A volte i motivi che tengono unita una coppia sono i figli: si percepisce che le cose non vanno, che come partner si è lontani, non c’è dialogo, affetto, amore, ma il fatto di condividere la funzione genitoriale basta per tenere unite due persone, la responsabilità di avere una creatura insieme, che porta metà patrimonio genetico dell’uno e dell’altro, è sufficiente per far tollerare una vita di coppia infelice, come se il fatto di separarsi potrebbe portare così tanta sofferenza al figlio da far dimenticare le attuali mancanze della vita di coppia. Anzi, spesso di queste mancanze non ci si rende proprio conto, la coppia è talmente centrata sul figlio e concentrata sulla sua educazione e sui suoi bisogni da dimenticare che si sta male come coppia, che si è in crisi, che l’altra persona con cui ho fatto questo figlio mi è quasi estranea, lontana, se non addirittura non la sopporto più! Allora accade che quando i figli crescono o avviene qualche cambiamento del ciclo di vita, si aprano gli occhi e ci si accorga che la coppia in cui si sta fa star male, che non si prova più niente verso l’altra persona, che non si trova più nessun motivo che fa stare insieme nella coppia. A questo punto si cerca un aiuto, un’estrema ancora di salvezza per la coppia in crisi che talvolta serve solo per una buona separazione, non essendo possibile recuperare una vita di coppia positiva.
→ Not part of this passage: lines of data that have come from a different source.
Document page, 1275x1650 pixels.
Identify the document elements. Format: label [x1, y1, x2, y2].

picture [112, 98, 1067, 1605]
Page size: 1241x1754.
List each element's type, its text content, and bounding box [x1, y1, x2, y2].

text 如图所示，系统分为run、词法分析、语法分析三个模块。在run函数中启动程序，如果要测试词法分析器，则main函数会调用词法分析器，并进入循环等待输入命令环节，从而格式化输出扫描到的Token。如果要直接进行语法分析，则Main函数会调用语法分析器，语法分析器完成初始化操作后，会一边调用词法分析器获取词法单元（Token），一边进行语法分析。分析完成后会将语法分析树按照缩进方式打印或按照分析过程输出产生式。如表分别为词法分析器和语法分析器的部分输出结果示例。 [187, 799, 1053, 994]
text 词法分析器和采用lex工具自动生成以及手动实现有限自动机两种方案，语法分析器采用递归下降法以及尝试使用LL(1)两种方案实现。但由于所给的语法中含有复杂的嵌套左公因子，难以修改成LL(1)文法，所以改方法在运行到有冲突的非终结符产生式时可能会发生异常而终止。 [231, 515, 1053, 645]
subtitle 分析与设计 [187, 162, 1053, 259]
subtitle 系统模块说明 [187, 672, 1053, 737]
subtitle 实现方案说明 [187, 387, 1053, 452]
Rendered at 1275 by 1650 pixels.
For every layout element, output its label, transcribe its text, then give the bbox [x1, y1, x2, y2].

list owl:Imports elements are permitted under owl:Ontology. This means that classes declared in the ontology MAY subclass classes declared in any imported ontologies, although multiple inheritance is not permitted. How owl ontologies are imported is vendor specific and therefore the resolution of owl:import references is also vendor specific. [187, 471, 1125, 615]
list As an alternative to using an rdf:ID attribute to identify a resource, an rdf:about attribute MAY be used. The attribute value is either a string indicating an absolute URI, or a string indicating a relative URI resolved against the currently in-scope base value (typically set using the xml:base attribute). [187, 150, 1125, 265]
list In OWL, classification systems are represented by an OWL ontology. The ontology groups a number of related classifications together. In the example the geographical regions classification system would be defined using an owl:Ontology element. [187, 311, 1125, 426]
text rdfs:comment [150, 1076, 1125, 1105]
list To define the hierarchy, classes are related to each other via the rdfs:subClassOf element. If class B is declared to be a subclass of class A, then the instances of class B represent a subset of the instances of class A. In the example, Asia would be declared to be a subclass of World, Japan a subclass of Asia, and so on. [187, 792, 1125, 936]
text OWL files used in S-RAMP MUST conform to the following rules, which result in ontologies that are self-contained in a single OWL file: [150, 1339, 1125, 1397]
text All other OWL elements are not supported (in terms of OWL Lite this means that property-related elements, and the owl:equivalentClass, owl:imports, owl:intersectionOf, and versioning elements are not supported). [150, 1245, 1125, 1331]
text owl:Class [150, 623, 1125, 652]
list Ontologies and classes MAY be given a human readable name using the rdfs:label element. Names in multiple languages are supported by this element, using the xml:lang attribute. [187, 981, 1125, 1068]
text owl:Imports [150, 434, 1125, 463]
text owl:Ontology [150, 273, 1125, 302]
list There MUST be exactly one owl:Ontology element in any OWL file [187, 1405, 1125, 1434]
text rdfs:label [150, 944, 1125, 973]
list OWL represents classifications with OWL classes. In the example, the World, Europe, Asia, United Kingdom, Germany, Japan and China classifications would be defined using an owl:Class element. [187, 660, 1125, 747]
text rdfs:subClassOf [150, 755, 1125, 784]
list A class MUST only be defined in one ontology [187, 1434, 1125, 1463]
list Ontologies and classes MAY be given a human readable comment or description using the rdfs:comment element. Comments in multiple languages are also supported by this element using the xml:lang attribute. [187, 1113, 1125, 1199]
Oppure un altro motivo che tiene unita una coppia è l’attaccamento ad un ideale: come se in realtà una persona non avesse sposato quel concreto partner, ma solo l’immagine che di lui si era costruita, un ideale romantico a cui si è attaccata con tutto il cuore e soprattutto con tutta la mente, un quadretto tanto bello che rende ciechi a qualsiasi problema emerga all’interno della coppia, miopi a qualsiasi crisi, perché il quadretto è così bello che non deve essere messo in discussione. E allora soltanto dopo anni ed anni di malessere, incomprensioni e disagio si ha il coraggio di guardare in faccia alla realtà e vedere che la propria immagine costruita della vita di coppia non può reggere, che non rende felici e che bisogna far qualcosa per star meglio: ma il più delle volte è oramai troppo tardi. Si è accumulata troppa rabbia, troppa delusione, troppo dolore che non si è voluto sentire, che rendono il processo di salvataggio della coppia un’impresa impossibile. Allora meglio distruggere la propria idea, il proprio ideale e cercare modi più sani di essere felici.

Se come coppia vi accorgete di avere qualche difficoltà, qualche “sassolino nella scarpa” che a volte percepite, qualche angolo da smussare o qualche sottile area di scontro (un grande classico sono le famiglie di origine), è meglio che vi facciate aiutare da subito, prima che sia troppo tardi!